Data records |
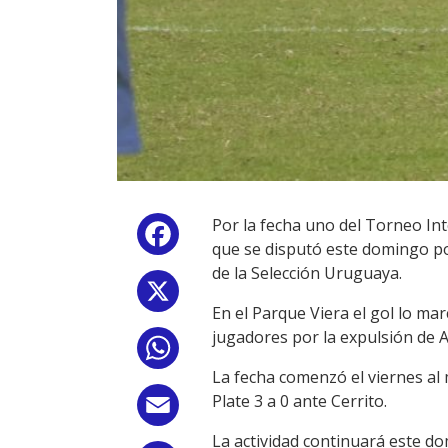
Por la fecha uno del Torneo In
Facebook
que se disputó este domingo por
de la Selección Uruguaya.
X
En el Parque Viera el gol lo m
jugadores por la expulsión de A
WhatsApp
La fecha comenzó el viernes al 
Plate 3 a 0 ante Cerrito.
Email
La actividad continuará este d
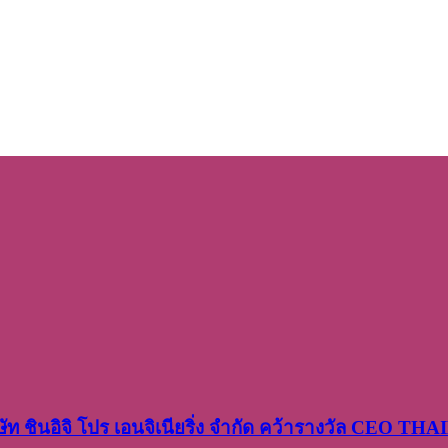
ษัท​ ชินอิจิ​ โปร​ เอน​จิเนีย​ริ่ง​ จำกัด คว้ารางวัล CEO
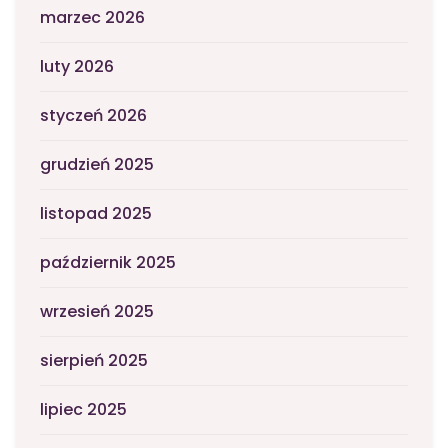
marzec 2026
luty 2026
styczeń 2026
grudzień 2025
listopad 2025
październik 2025
wrzesień 2025
sierpień 2025
lipiec 2025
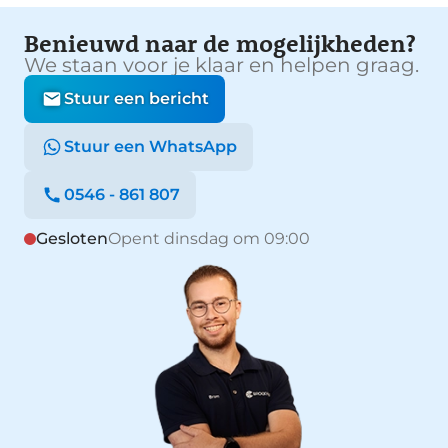
Benieuwd naar de mogelijkheden?
We staan voor je klaar en helpen graag.
Stuur een bericht
Stuur een WhatsApp
0546 - 861 807
Gesloten
Opent dinsdag om 09:00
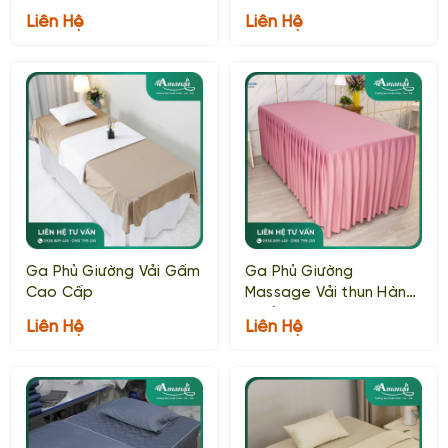
Liên Hệ
Liên Hệ
Ga Phủ Giường Vải Gấm
Ga Phủ Giường
Cao Cấp
Massage Vải thun Hàn
Quốc
Liên Hệ
Liên Hệ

Work request |
For the string "fecha", go line by line through the material and copy every line that has it.

Task result |
Por la fecha uno del Torneo In
La fecha comenzó el viernes al 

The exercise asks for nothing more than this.